Dementia

Dementia

Música: Oscar Strasnoy

Libreto: Ariana Harwicz

Teatro Colón

Josefina Sartora

Celebramos la presentación en el Colón de Dementia, ópera de Oscar Strasnoy con libreto de Ariana Horwicz, realizada por encargo, en su estreno mundial. A pesar de todo, de elementos desparejos, de un guion rico aunque difuso, de algunos problemas auditivos, es muy valioso que el gran teatro esté abierto a nuevas propuestas, a la música del siglo XXI, a la puesta de un teatro contemporáneo. Albricias.

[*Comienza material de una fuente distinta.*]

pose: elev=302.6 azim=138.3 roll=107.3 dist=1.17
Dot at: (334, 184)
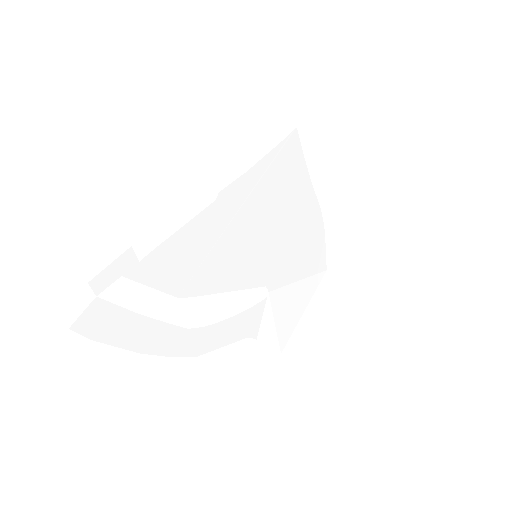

La historia no es fácil ni lineal: una pareja -escritora ella, traductor él- se ha instalado en el campo para que ella escriba su segunda novela. El retiro no funciona. Aparece entonces otra pareja, unos años mayor, que resulta ser alter ego de los primeros, o dobles, o ellos mismos, mayores. Se ocupan de lo mismo, incluso su vestimenta se parece. No termina allí: aparece una tercera, ídem: mayores, colegas, vestuario similar. Sus diálogos van en paralelo con la situación, deleuzianamente, se desarrolla la repetición, el paralelismo, el pliegue de una situación sobre otra. Entre todos se entablan diálogos que responden a las inquietudes de la escritora, que provocan las reacciones de los varones, a veces en francés (¿traducción/traición?): rivalidades, la creación literaria, los celos, el paso del tiempo. Para mayor confusión van apareciendo otros döppelganger que circulan por los fondos, se mezclan con ellos, más superposiciones. Hay un enigma, una desaparición, que funciona ajena a la acción principal.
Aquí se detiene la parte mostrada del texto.